Nick Shelton also appreciates the South's influence on his music.

"I consider myself a southerner through and through. I am a farm boy from West Virginia and went to college outside of Nashville at MTSU in Murfreesboro," he said.

"I've never lived or traveled much of the U.S. outside of the Southeast. The people in the South are the kindest you could hope to meet, for the most part, and we have a rich musical history here," Shelton said.

"Early on, I was heavily influenced by bluegrass - family members were pickers - and rock in West Virginia," he said.

"Murfreesboro had a big jam band scene when I arrived there in 2000, and then I got more blues, Southern rock and jazz in college," Shelton said. "When I lived in Nashville, I really got into classic country music. All of these sounds are intrinsically Southern, in my book."

Besides Southern roots, Shelton said his songs are influenced by "the rotten luck with relationships over the years, so there's some heartbreak in there ... also a touch of storytelling and humor is always crucial.

"I've also always been fascinated by the way words sound; sometimes more than their meaning.

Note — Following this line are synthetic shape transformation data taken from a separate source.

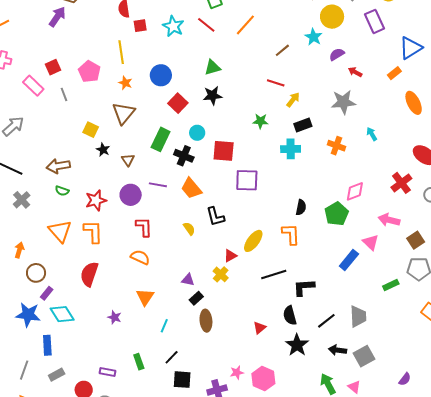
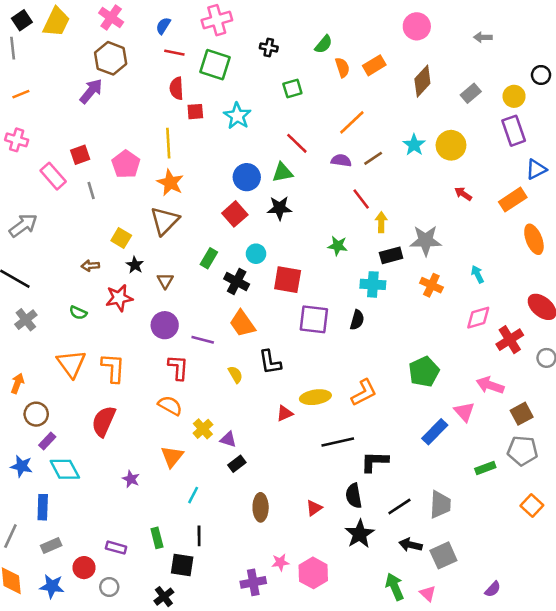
yellow circle: (332, 17) -> (451, 145), moved
purple rectangle: (375, 21) -> (514, 131), moved
red line: (206, 25) -> (297, 143), moved
orange line: (245, 25) -> (352, 122), moved
blue triangle: (411, 48) -> (536, 169), size x0.7
purple semicircle: (337, 54) -> (341, 160), moved, turned 35
orange rectangle: (394, 73) -> (513, 200), size x1.5
blue circle: (161, 75) -> (247, 177), moved
orange star: (125, 83) -> (170, 183), size x1.5
red line: (276, 83) -> (361, 199), turned 30
yellow arrow: (293, 100) -> (381, 222), turned -42
gray star: (343, 102) -> (426, 240), moved
green rectangle: (161, 139) -> (209, 258), size x0.7
brown arrow: (58, 166) -> (90, 266), moved, size x0.6
purple line: (158, 185) -> (203, 340), moved
pink diamond: (355, 191) -> (478, 318), moved
red star: (96, 200) -> (119, 298), moved
black semicircle: (301, 207) -> (357, 320), moved
orange L-shape: (291, 234) -> (364, 393), turned 60
yellow ellipse: (253, 241) -> (315, 397), turned 40
yellow cross: (221, 274) -> (203, 429), moved
blue star: (28, 315) -> (22, 466), size x0.7
brown ellipse: (206, 321) -> (261, 507), moved
black line: (172, 357) -> (199, 536), turned -49
black square: (182, 380) -> (182, 565), moved

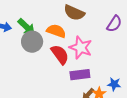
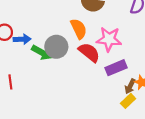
green arrow: (26, 27) -> (42, 52), moved
orange semicircle: (56, 31) -> (79, 29), turned 60

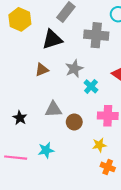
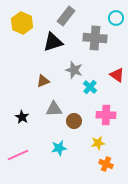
gray star: (74, 69) -> (74, 70), turned -30
brown triangle: (42, 70) -> (43, 81), moved
cyan star: (46, 150) -> (59, 148), moved
pink line: (16, 158) -> (18, 155), turned -30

I tend to blend my experiences with my imagination," he said.

One of his favorite lyrics comes from his 2007 song, "All Over the World."

"And the stones they throw her way/Are just a little slow for her taste/Leave her with too much time to think/And I'm left feeling this way."

Shelton said his First Friday set will be mostly original music.

"I've been trying to write more upbeat music over the last year or so, but I've been known to sing a heartbreaker or two," he said.

"My friend Ms. Aiden Malecky will sing with me on some of my songs and be doing a few of her own tunes, as well. She is the best songwriter I've met in Charleston, S.C., so far," he said.

For 2014, he's determined to get a new record out.

"I have about 30 songs I need to record. My relationship with Nashville indie label Me & the Machine has been strained by my move to the Lowcountry back in January," Shelton said. "It's tricky 'cause I currently don't have a band, so it will still be a stripped-down folk record."